The ropes to raise the flag were destroyed by fire.
Coles shinnied up the flag pole and tied the flag to the pole.
“I was proud of the fact I did raise that flag.
“I had many instances where life was on the balance. I was in harms way where other men were killed or wounded, and I didn’t get a scratch.
“I’m really proud of that flag and happy that I had something to do with it,” Cole said.
Out gunned
John Pidcock, 83, of Sand Springs was on the USS Tangier at Pearl Harbor. It performed maintenance for large sea planes.
“I felt scared as soon as I realized what had happened,” he said.
But the battle station for Pidcock and his gun crew was a 5-inch gun for fighting other ships.
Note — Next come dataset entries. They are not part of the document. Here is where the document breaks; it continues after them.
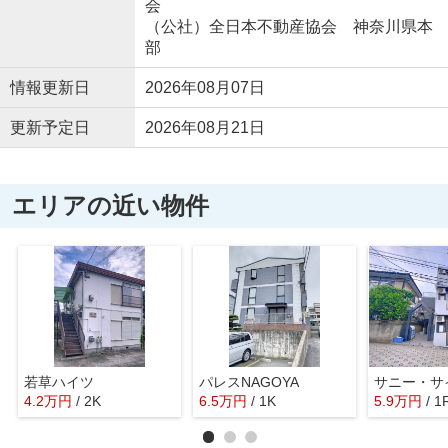
会
（公社）全日本不動産協会 神奈川県本
部
情報更新日
2026年08月07日
更新予定日
2026年08月21日
エリアの近い物件
若草ハイツ
パレスNAGOYA
サニー・サ
4.2
万
円
/ 2K
6.5
万
円
/ 1K
5.9
万
円
/ 1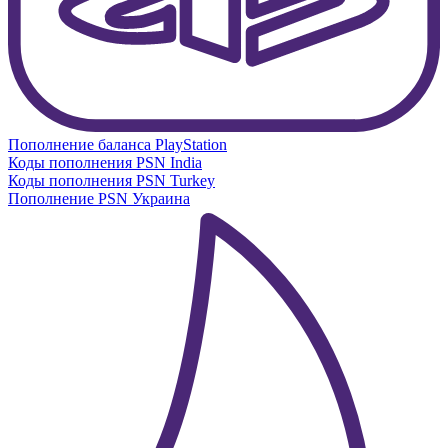
Пополнение баланса PlayStation
Коды пополнения PSN India
Коды пополнения PSN Turkey
Пополнение PSN Украина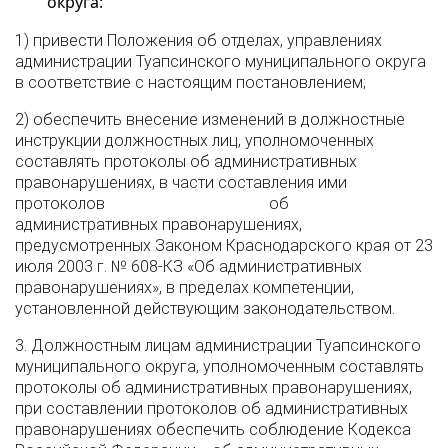
округа:
1) привести Положения об отделах, управлениях
администрации Туапсинского муниципального округа
в соответствие с настоящим постановлением;
2) обеспечить внесение изменений в должностные
инструкции должностных лиц, уполномоченных
составлять протоколы об административных
правонарушениях, в части составления ими
протоколов об
административных правонарушениях,
предусмотренных Законом Краснодарского края от 23
июля 2003 г. № 608-КЗ «Об административных
правонарушениях», в пределах компетенции,
установленной действующим законодательством.
3. Должностным лицам администрации Туапсинского
муниципального округа, уполномоченным составлять
протоколы об административных правонарушениях,
при составлении протоколов об административных
правонарушениях обеспечить соблюдение Кодекса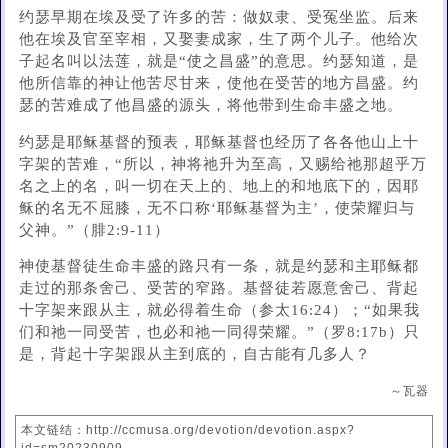
约瑟早期在埃及受了许多的苦：做奴隶、受冤坐监。后来
他在埃及官至宰相，又娶妻成家，生了两个儿子。他给次
子起名叫以法莲，就是“使之昌盛”的意思。约瑟知道，是
他所信靠的神让他苦尽甘来，使他在受苦的地方昌盛。约
瑟的苦难成了他昌盛的源头，将他带到生命丰盛之地。
约瑟是耶稣基督的预表，耶稣基督也经历了各各他山上十
字架的苦难，“所以，神将祂升为至高，又赐给祂那超乎万
名之上的名，叫一切在天上的、地上的和地底下的，因耶
稣的名无不屈膝，无不口称‘耶稣基督为主’，使荣耀归与
父神。”（腓2:9-11）
神使基督徒生命丰盛的路只有一条，就是约瑟和主耶稣都
走过的那条舍己、受苦的窄路。基督徒若愿意舍己、背起
十字架来跟从主，就必得着生命（参太16:24）；“如果我
们和祂一同受苦，也必和祂一同得荣耀。”（罗8:17b）只
是，背起十字架跟从主到底的，自古能有几多人？
～瓦器
本文链结：http://ccmusa.org/devotion/devotion.aspx?
id=sm20230909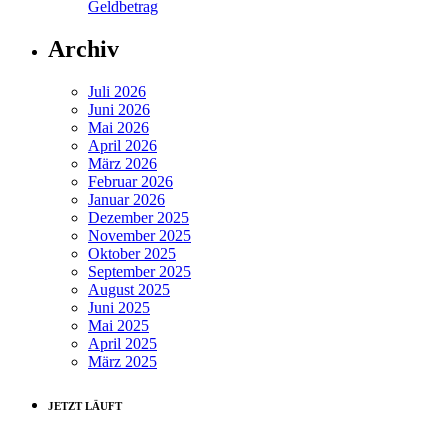
Geldbetrag
Archiv
Juli 2026
Juni 2026
Mai 2026
April 2026
März 2026
Februar 2026
Januar 2026
Dezember 2025
November 2025
Oktober 2025
September 2025
August 2025
Juni 2025
Mai 2025
April 2025
März 2025
JETZT LÄUFT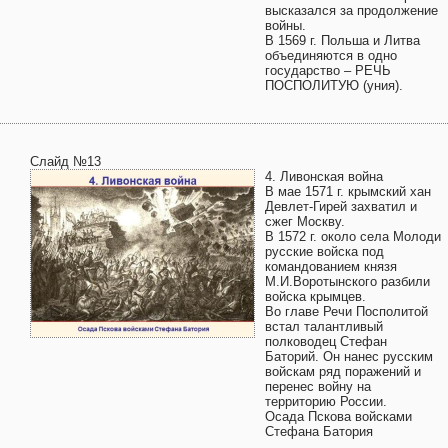
высказался за продолжение
войны.
В 1569 г. Польша и Литва
объединяются в одно
государство – РЕЧЬ
ПОСПОЛИТУЮ (уния).
Слайд №13
4. Ливонская война
В мае 1571 г. крымский хан
Девлет-Гирей захватил и
сжег Москву.
В 1572 г. около села Молоди
русские войска под
командованием князя
М.И.Воротынского разбили
войска крымцев.
Во главе Речи Посполитой
встал талантливый
полководец Стефан
Баторий. Он нанес русским
войскам ряд поражений и
перенес войну на
территорию России.
Осада Пскова войсками
Стефана Батория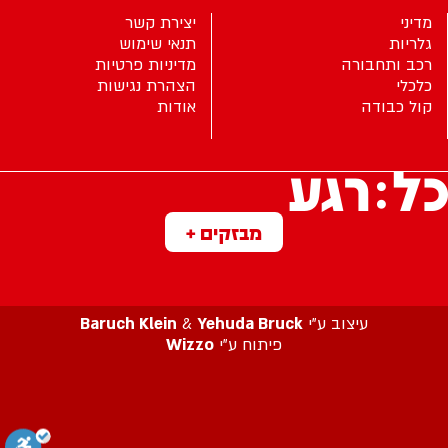
מדיני
יצירת קשר
גלריות
תנאי שימוש
רכב ותחבורה
מדיניות פרטיות
כלכלי
הצהרת נגישות
קול כבודה
אודות
מבזקים +
עיצוב ע”י
Yehuda Bruck
&
Baruch Klein
פיתוח ע”י
Wizzo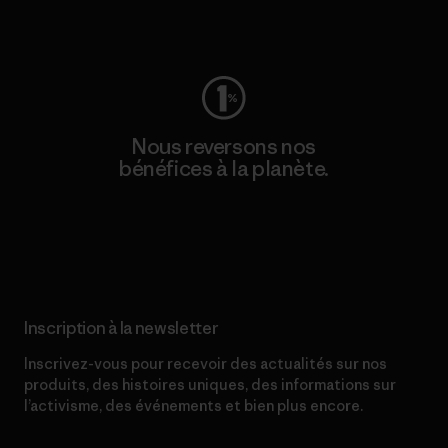
Consulter Worn Wear
Nous reversons nos
bénéfices à la planète.
Lire notre engagement
Inscription à la newsletter
Inscrivez-vous pour recevoir des actualités sur nos
produits, des histoires uniques, des informations sur
l’activisme, des événements et bien plus encore.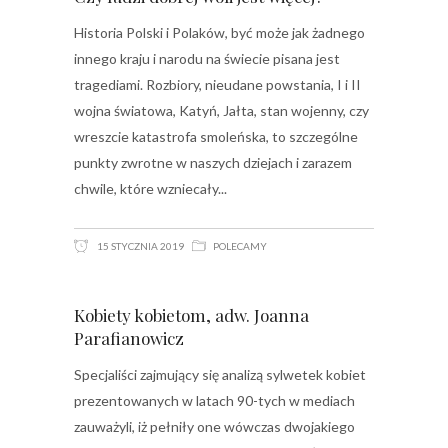
Historia Polski i Polaków, być może jak żadnego
innego kraju i narodu na świecie pisana jest
tragediami. Rozbiory, nieudane powstania, I i II
wojna światowa, Katyń, Jałta, stan wojenny, czy
wreszcie katastrofa smoleńska, to szczególne
punkty zwrotne w naszych dziejach i zarazem
chwile, które wzniecały
15 STYCZNIA 2019
POLECAMY
Kobiety kobietom, adw. Joanna
Parafianowicz
Specjaliści zajmujący się analizą sylwetek kobiet
prezentowanych w latach 90-tych w mediach
zauważyli, iż pełniły one wówczas dwojakiego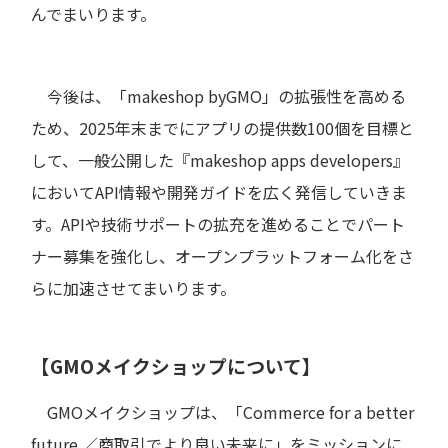
んでまいります。
今後は、「makeshop byGMO」の拡張性を高める
ため、2025年末までにアプリの提供数100個を目標と
して、一般公開した『makeshop apps developers』
においてAPI情報や開発ガイドを広く発信していきま
す。APIや技術サポートの拡充を進めることでパート
ナー募集を強化し、オープンプラットフォーム化をさ
らに加速させてまいります。
【GMOメイクショップについて】
GMOメイクショップは、「Commerce for a better
future.／商取引でより良い未来に」をミッションに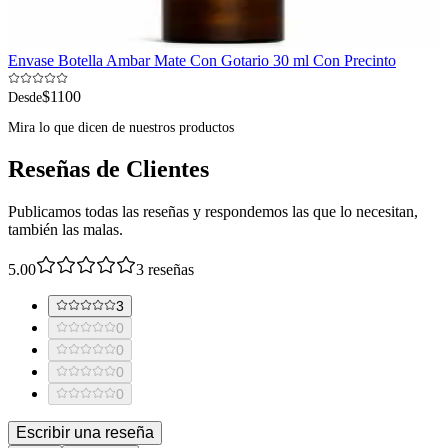
Envase Botella Ambar Mate Con Gotario 30 ml Con Precinto
$1100
Desde
Mira lo que dicen de nuestros productos
Reseñas de Clientes
Publicamos todas las reseñas y respondemos las que lo necesitan,
también las malas.
5.00
3
reseñas
3
0
0
0
0
Escribir una reseña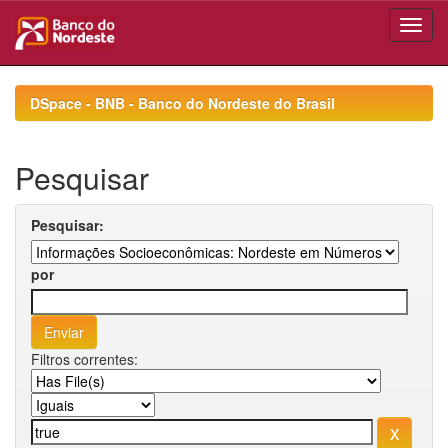
Skip
navigation
DSpace - BNB - Banco do Nordeste do Brasil
Pesquisar
Pesquisar:
por
Filtros correntes: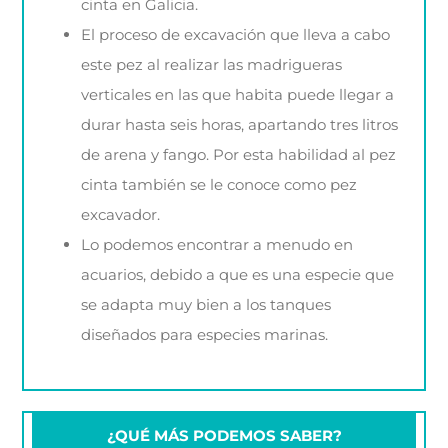
cinta en Galicia.
El proceso de excavación que lleva a cabo
este pez al realizar las madrigueras
verticales en las que habita puede llegar a
durar hasta seis horas, apartando tres litros
de arena y fango. Por esta habilidad al pez
cinta también se le conoce como pez
excavador.
Lo podemos encontrar a menudo en
acuarios, debido a que es una especie que
se adapta muy bien a los tanques
diseñados para especies marinas.
¿QUÉ MÁS PODEMOS SABER?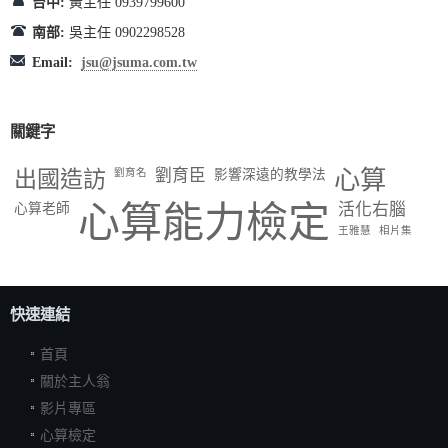
台中:
黃主任 0939799600
南部:
吳主任 0902298528
Email:
jsu@jsuma.com.tw
關鍵字
出國造訪
劉育臣
心算
劉育名
影響深遠的教學法
心算能力檢定
活化右腦
心算老師
王雅慧
相片集
快速連結
首頁
關於主人翁
影片專區
心算檢定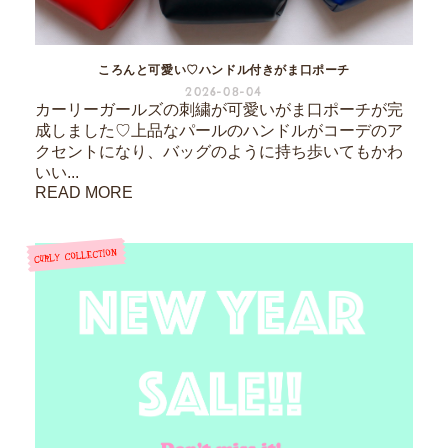
ころんと可愛い♡ハンドル付きがま口ポーチ
2026-08-04
カーリーガールズの刺繍が可愛いがま口ポーチが完
成しました♡上品なパールのハンドルがコーデのア
クセントになり、バッグのように持ち歩いてもかわ
いい...
READ MORE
“It was utterly useless for this kind of battle,” Pidcock said. But they stayed there throughout the battle.
Shrapnel was flying nearby, he said, and he watched the Japanese planes bombing the other ships.
“They were really in on the know. They knew exactly what they were doing,” he said.
“Blankety blank”
Ted Kuykendall, 86, who was raised in Oilton and now lives in Tulsa, was on the USS Nevada, the sister ship of the Oklahoma.
“We were the only ship of the battleships to get under way,” he said. “We started out the channel, and then they tried to sink us in the channel so we ran it aground at hospital point and the tugs pushed us over the beach.
“About that time the bell sounded for 8 a.m. colors (raising the flag). The band was out on the fantail. We were saluting the colors and the first plane made a strafing run over the ship. One of my shipmates said it’s a blankety blank Jap. All hell broke loose.”
The Nevada was hit by a torpedo and bombs.
It blew Kuykendall through a compartment area, but he wasn’t severely injured.
“We had heard this bombing at Hickam Field. Our thought was the damn Army was having drills on a Sunday,” he said.
Never forget
Vezey, 87, of Center, Colo., in an interview earlier this year, said when he’s asked what comes to mind when he thinks about Pearl Harbor, he says it’s faces, old buddies, roommates, shipmates … just faces.
Holding a cross he wears around his neck, Vezey said:
“People say forgive and forget. I say, pardon me. I can forgive. That’s my duty wearing this cross. Don’t ask me to forget.”